▼

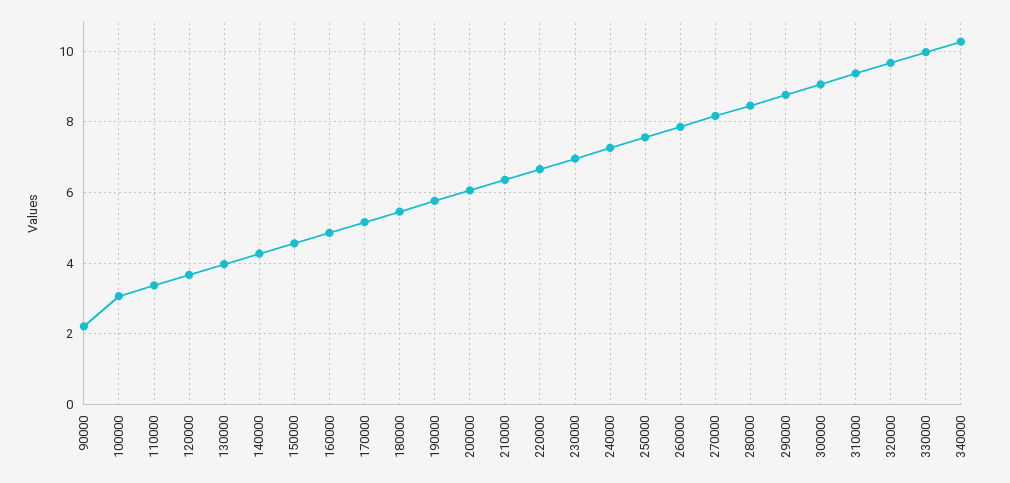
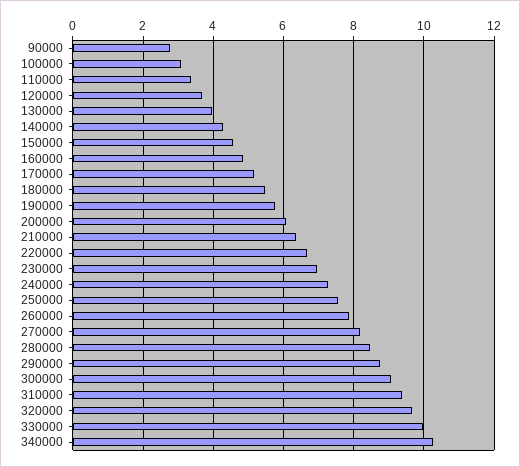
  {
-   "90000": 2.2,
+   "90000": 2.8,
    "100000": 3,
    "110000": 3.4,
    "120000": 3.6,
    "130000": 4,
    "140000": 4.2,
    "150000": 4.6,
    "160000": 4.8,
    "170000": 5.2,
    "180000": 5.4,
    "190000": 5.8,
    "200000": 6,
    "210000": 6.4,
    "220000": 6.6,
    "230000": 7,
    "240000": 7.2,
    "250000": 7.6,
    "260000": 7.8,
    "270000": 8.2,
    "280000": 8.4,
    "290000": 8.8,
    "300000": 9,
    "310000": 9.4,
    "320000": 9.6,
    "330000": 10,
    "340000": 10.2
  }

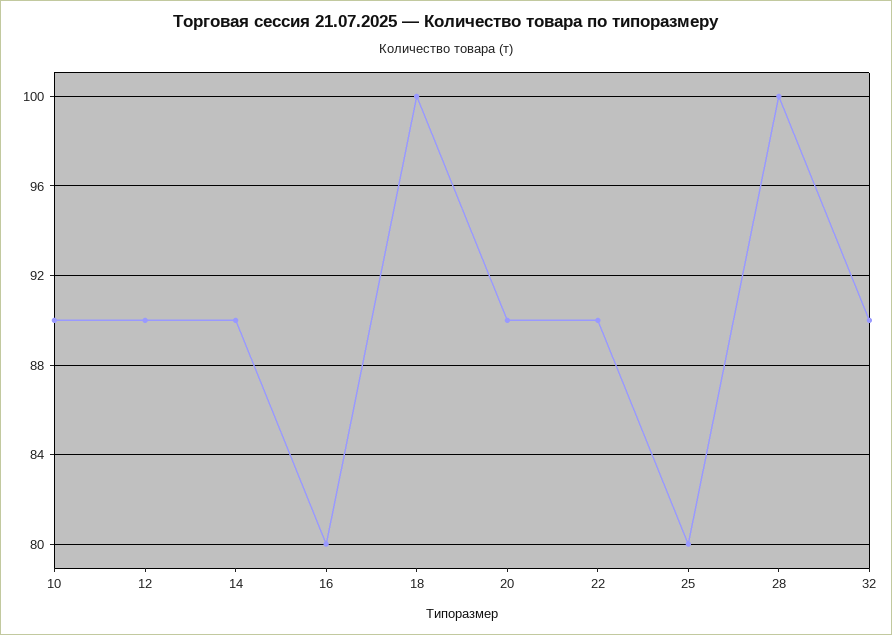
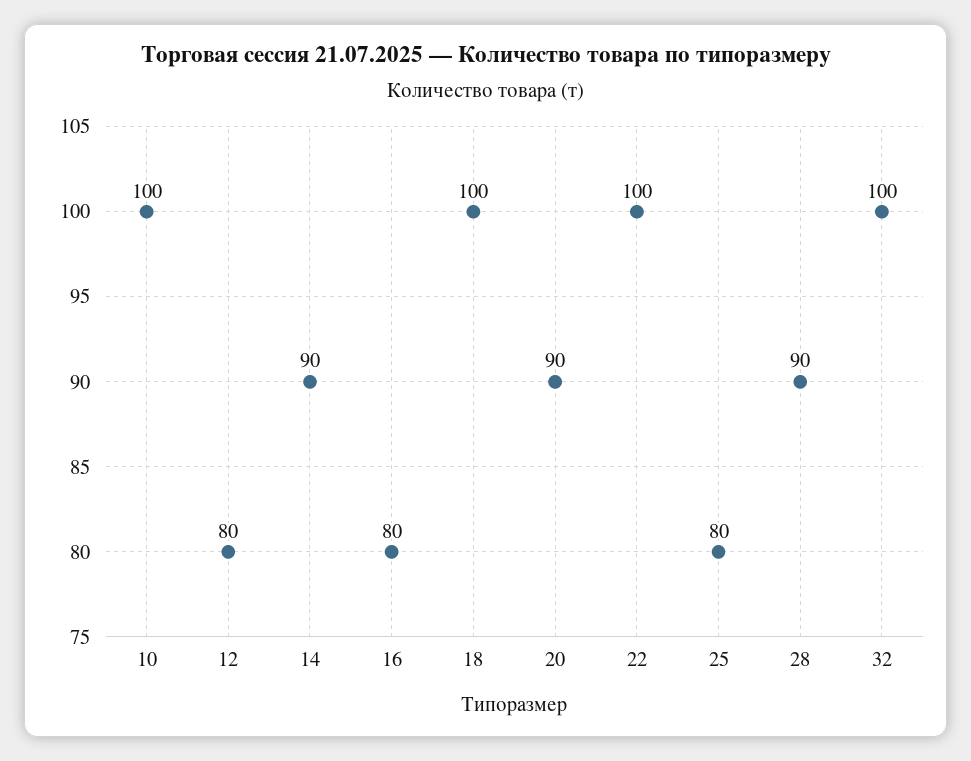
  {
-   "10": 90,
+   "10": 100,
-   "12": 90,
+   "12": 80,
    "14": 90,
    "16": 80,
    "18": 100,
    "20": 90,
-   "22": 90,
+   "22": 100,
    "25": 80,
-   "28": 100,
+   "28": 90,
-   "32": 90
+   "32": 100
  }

▲

EXERCISE REQUIREMENTS:
Print the material again, unchanged, without its pictures.

REPLY:
  {
-   "90000": 2.2,
+   "90000": 2.8,
    "100000": 3,
    "110000": 3.4,
    "120000": 3.6,
    "130000": 4,
    "140000": 4.2,
    "150000": 4.6,
    "160000": 4.8,
    "170000": 5.2,
    "180000": 5.4,
    "190000": 5.8,
    "200000": 6,
    "210000": 6.4,
    "220000": 6.6,
    "230000": 7,
    "240000": 7.2,
    "250000": 7.6,
    "260000": 7.8,
    "270000": 8.2,
    "280000": 8.4,
    "290000": 8.8,
    "300000": 9,
    "310000": 9.4,
    "320000": 9.6,
    "330000": 10,
    "340000": 10.2
  }

  {
-   "10": 90,
+   "10": 100,
-   "12": 90,
+   "12": 80,
    "14": 90,
    "16": 80,
    "18": 100,
    "20": 90,
-   "22": 90,
+   "22": 100,
    "25": 80,
-   "28": 100,
+   "28": 90,
-   "32": 90
+   "32": 100
  }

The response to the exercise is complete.